◆ **SUPPLIED PASSAGE**:
☆ ☆ ☆ ☆
It’s only a matter of time until New York is just one big juice bar, right? That’s the thinking every time a once-valued, now out-of-favor New York institution is forced to close its doors, either because business has dried up, the owner wants to sell, a developer envisions a great new condo, or rising rents have simply become untenable. Recent casualties include an 100-year-old Italian café, an 81-year-old dive bar, and a 110-year-old bakery. But there’s value in nostalgia, and a number of restaurateurs are now stepping in to rescue historic spots, attempting to maintain the vintage appeal while simultaneously opening a thriving business inside a historic location’s old bones. In a way, it’s a noble cause — yet, from a business standpoint, it’s a move that can be fraught with potential peril.

The number of refreshed businesses is impressive: Minetta Tavern, Holiday Cocktail Lounge, Fedora, Bill’s Gay Nineties, the Waverly Inn, and many more. A Caffe Dante revival will arrive soon. And some restaurateurs go the Carbone route, changing the name but still paying tribute by serving similar food (in this case, red-sauce in Rocco’s old home).

The first step to opening a fauxstalgia joint is to find the right restaurant to revamp. For the Torrisi team, looking to open a throwback red-sauce joint, Rocco — an Italian restaurant that opened in 1922 and closed in 2011 (owing to a $10,000 rent increase) — just made sense. “To have it be in Rocco, where the bones of the restaurant are legitimately vintage and antique, was perfect for us,” says Mario Carbone. “And we could make a difference. If the restaurant went to anyone else, all would’ve been lost. It could have been anything. We could at least do our part in keeping the tradition going.” (That is, if $64 veal Parmesan counts as keeping the red-sauce tradition alive.)
☆ ☆ ☆ ☆
◆ **DATASET EXTRACT**:

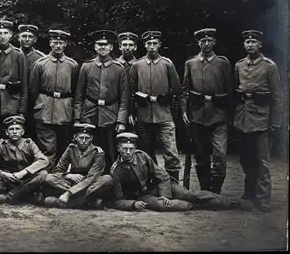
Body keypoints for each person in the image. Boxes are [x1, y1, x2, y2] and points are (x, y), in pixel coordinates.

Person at [110, 132, 243, 212]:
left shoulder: (142, 156)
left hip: (158, 187)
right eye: (124, 148)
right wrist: (133, 204)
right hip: (142, 197)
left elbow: (162, 176)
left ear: (135, 148)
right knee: (166, 206)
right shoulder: (116, 170)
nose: (128, 152)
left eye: (131, 149)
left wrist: (165, 194)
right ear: (118, 148)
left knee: (190, 194)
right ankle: (197, 207)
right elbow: (118, 200)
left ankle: (230, 202)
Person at [233, 30, 283, 212]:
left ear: (260, 45)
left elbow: (277, 97)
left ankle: (263, 198)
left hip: (262, 119)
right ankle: (249, 192)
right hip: (244, 118)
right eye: (247, 41)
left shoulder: (270, 66)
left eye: (253, 41)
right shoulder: (239, 65)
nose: (250, 44)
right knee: (245, 159)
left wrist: (275, 122)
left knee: (262, 161)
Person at [181, 28, 233, 193]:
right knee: (201, 156)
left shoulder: (223, 63)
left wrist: (228, 113)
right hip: (197, 115)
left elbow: (230, 90)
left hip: (218, 115)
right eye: (203, 41)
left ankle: (216, 190)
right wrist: (183, 111)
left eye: (209, 40)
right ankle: (205, 191)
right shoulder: (191, 63)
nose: (206, 44)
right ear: (198, 43)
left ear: (214, 42)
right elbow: (184, 90)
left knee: (219, 155)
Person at [128, 30, 182, 183]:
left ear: (159, 45)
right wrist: (133, 111)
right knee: (146, 152)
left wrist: (165, 98)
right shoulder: (137, 65)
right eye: (149, 44)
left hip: (164, 114)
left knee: (170, 151)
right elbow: (131, 91)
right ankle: (152, 183)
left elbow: (176, 89)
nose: (152, 47)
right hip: (143, 114)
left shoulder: (167, 64)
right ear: (144, 45)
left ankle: (173, 185)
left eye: (155, 44)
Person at [74, 30, 128, 173]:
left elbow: (124, 97)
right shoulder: (87, 67)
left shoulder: (119, 69)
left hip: (110, 114)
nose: (103, 47)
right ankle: (89, 182)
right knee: (89, 151)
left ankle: (110, 182)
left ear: (111, 47)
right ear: (95, 47)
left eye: (106, 45)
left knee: (110, 151)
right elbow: (79, 94)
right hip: (89, 113)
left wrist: (121, 121)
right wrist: (77, 118)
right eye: (100, 44)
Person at [29, 29, 79, 168]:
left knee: (64, 146)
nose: (58, 46)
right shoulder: (40, 64)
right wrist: (39, 104)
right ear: (50, 43)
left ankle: (60, 176)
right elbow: (33, 89)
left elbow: (75, 90)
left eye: (61, 43)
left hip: (64, 111)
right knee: (47, 149)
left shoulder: (72, 65)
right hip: (44, 110)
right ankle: (46, 179)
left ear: (65, 44)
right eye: (55, 42)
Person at [0, 115, 49, 205]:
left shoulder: (29, 143)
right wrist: (3, 174)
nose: (14, 132)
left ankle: (8, 197)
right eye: (11, 129)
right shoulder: (1, 145)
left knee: (43, 174)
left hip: (26, 180)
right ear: (7, 133)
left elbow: (44, 160)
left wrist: (23, 172)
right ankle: (26, 196)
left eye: (17, 129)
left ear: (22, 132)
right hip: (8, 181)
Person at [41, 123, 112, 210]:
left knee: (107, 179)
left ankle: (61, 203)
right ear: (75, 137)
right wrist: (69, 175)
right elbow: (57, 170)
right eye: (81, 138)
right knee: (48, 177)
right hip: (72, 182)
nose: (84, 141)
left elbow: (91, 178)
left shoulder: (98, 153)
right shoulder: (71, 149)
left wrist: (69, 193)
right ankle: (89, 203)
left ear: (91, 139)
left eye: (87, 138)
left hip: (89, 184)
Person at [18, 24, 45, 140]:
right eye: (24, 36)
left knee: (33, 132)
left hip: (33, 102)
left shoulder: (40, 58)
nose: (27, 39)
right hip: (13, 99)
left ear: (35, 40)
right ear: (18, 37)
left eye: (30, 36)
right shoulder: (13, 54)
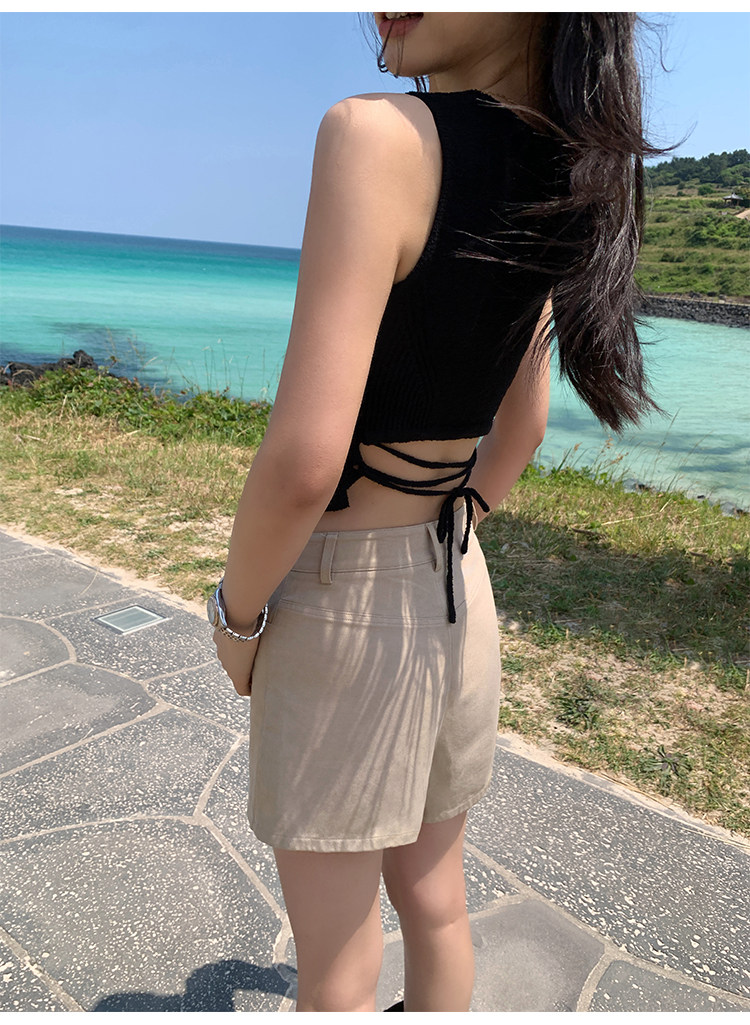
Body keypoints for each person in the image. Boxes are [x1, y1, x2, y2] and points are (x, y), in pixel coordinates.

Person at [211, 12, 658, 1012]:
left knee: (336, 965)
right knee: (436, 902)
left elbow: (303, 463)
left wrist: (236, 618)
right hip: (459, 584)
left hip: (340, 607)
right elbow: (522, 429)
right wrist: (446, 535)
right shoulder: (567, 171)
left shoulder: (375, 136)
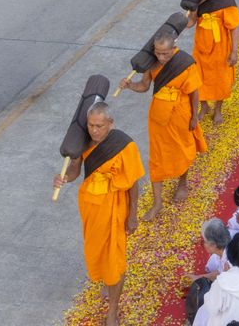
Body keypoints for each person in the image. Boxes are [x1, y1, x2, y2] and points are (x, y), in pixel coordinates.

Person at [52, 103, 144, 326]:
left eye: (99, 126)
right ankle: (107, 280)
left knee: (115, 258)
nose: (94, 130)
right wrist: (64, 178)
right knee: (97, 250)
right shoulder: (84, 141)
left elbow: (133, 183)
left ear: (110, 124)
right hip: (91, 207)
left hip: (115, 208)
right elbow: (75, 169)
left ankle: (113, 310)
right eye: (91, 125)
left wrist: (132, 215)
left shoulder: (124, 145)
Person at [119, 32, 206, 220]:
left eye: (165, 53)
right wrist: (129, 85)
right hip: (158, 118)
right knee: (157, 157)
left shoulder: (184, 62)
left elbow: (194, 92)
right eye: (158, 53)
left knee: (181, 150)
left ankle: (182, 183)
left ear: (173, 48)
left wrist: (194, 116)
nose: (162, 57)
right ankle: (157, 202)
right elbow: (144, 86)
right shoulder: (151, 63)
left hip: (181, 115)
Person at [186, 0, 239, 126]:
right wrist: (191, 12)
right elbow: (190, 23)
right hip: (201, 47)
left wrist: (234, 51)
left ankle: (218, 109)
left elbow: (234, 27)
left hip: (220, 48)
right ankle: (204, 106)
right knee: (199, 78)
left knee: (221, 80)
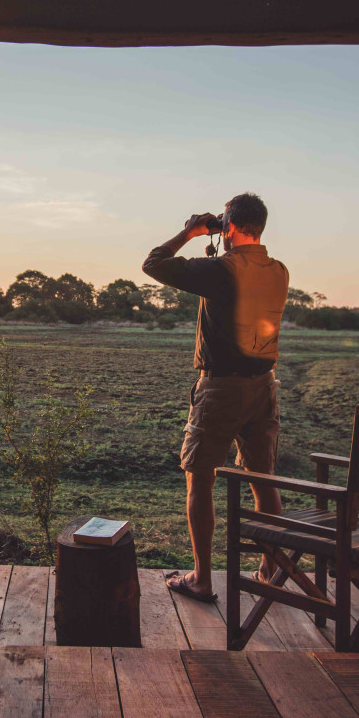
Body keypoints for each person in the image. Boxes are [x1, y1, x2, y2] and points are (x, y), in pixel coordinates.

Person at [142, 192, 289, 603]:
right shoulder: (278, 270)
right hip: (265, 387)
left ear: (231, 227)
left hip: (222, 388)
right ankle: (270, 572)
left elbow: (153, 263)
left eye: (225, 222)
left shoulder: (222, 269)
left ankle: (202, 578)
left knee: (200, 478)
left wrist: (190, 231)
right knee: (263, 479)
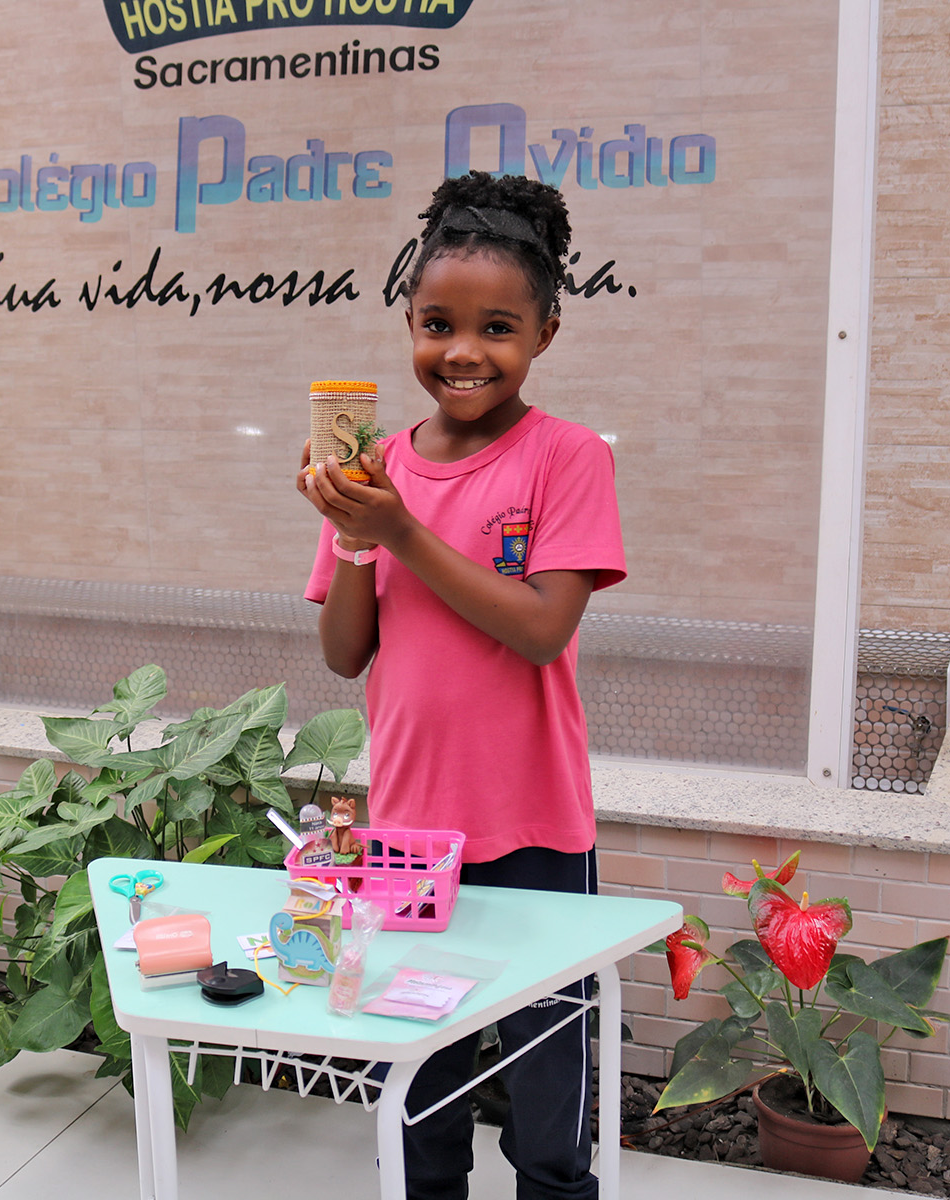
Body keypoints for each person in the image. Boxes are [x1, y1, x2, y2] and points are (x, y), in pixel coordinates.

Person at [296, 170, 626, 1200]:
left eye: (497, 328)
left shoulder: (567, 458)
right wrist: (357, 535)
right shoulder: (375, 469)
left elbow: (540, 629)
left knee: (546, 1078)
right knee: (418, 1073)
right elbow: (344, 654)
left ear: (545, 334)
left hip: (535, 827)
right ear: (409, 323)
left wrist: (398, 528)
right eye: (438, 324)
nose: (463, 351)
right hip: (408, 827)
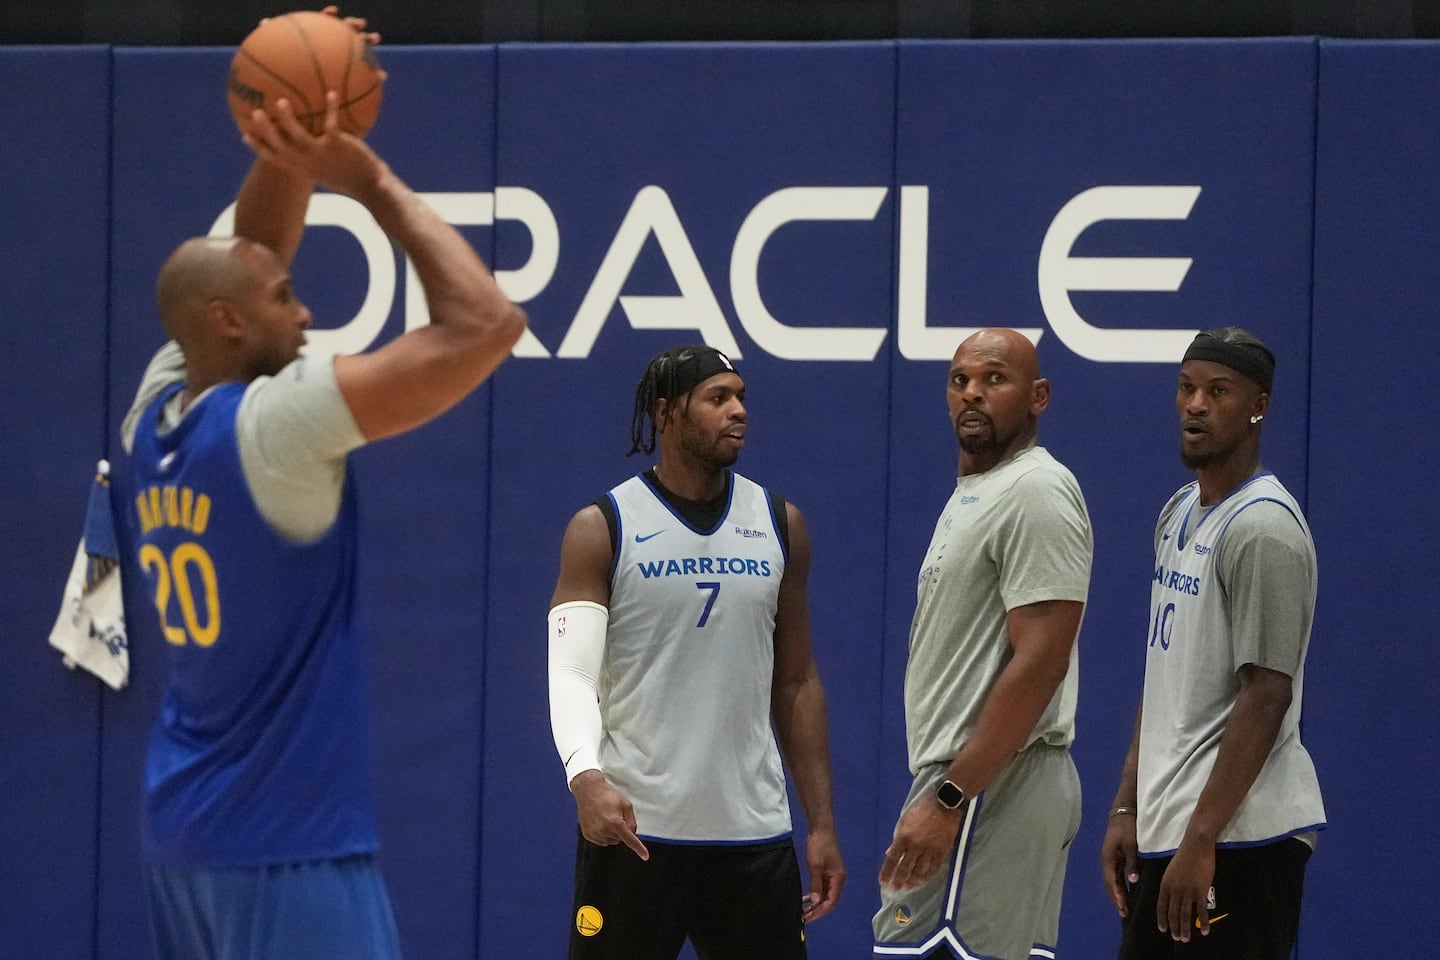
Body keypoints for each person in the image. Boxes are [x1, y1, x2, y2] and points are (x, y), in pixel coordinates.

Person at [120, 44, 527, 960]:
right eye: (288, 298)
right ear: (227, 324)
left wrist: (290, 142)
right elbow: (485, 325)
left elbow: (248, 256)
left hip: (183, 836)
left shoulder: (150, 415)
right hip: (288, 846)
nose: (305, 314)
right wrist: (365, 175)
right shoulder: (276, 428)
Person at [546, 344, 846, 960]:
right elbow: (571, 673)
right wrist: (585, 778)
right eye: (718, 398)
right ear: (667, 413)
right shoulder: (603, 526)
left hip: (754, 834)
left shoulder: (780, 523)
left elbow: (795, 682)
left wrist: (821, 824)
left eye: (741, 397)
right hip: (635, 831)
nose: (738, 411)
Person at [1100, 327, 1325, 958]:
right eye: (1186, 388)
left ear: (1259, 406)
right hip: (1170, 829)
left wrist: (1203, 837)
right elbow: (1164, 675)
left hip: (1238, 840)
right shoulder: (1178, 511)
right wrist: (1127, 806)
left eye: (1217, 391)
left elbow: (1267, 693)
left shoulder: (1263, 529)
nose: (1195, 405)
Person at [873, 328, 1093, 960]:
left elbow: (1044, 659)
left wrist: (948, 798)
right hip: (988, 782)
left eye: (994, 379)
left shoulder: (1035, 491)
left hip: (990, 785)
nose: (972, 393)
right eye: (959, 379)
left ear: (1038, 396)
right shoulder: (980, 491)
☆ ☆ ☆ ☆
◆ **ACTIVITY LIST**:
1 - Repeat the stretch from "The first step" through "red-sauce tradition alive.)" in the piece on reviving old New York restaurants, substituting "eatery" for "restaurant".
2 - Turn the paragraph in the piece on reviving old New York restaurants that begins "The number of refreshed businesses" into a short list that keeps its main facts.
The material comes from a separate source.

◆ **RESPONSES BY TASK**:
1 -
The first step to opening a fauxstalgia joint is to find the right eatery to revamp. For the Torrisi team, looking to open a throwback red-sauce joint, Rocco — an Italian eatery that opened in 1922 and closed in 2011 (owing to a $10,000 rent increase) — just made sense. “To have it be in Rocco, where the bones of the eatery are legitimately vintage and antique, was perfect for us,” says Mario Carbone. “And we could make a difference. If the eatery went to anyone else, all would’ve been lost. It could have been anything. We could at least do our part in keeping the tradition going.” (That is, if $64 veal Parmesan counts as keeping the red-sauce tradition alive.)

2 -
- Many old spots have been revived, including Minetta Tavern, Holiday Cocktail Lounge, Fedora, Bill's Gay Nineties, and the Waverly Inn.
- A Caffe Dante revival is coming soon.
- Some restaurateurs follow the Carbone approach: they change the name but honor the old place with similar food, such as red-sauce dishes in Rocco's former home.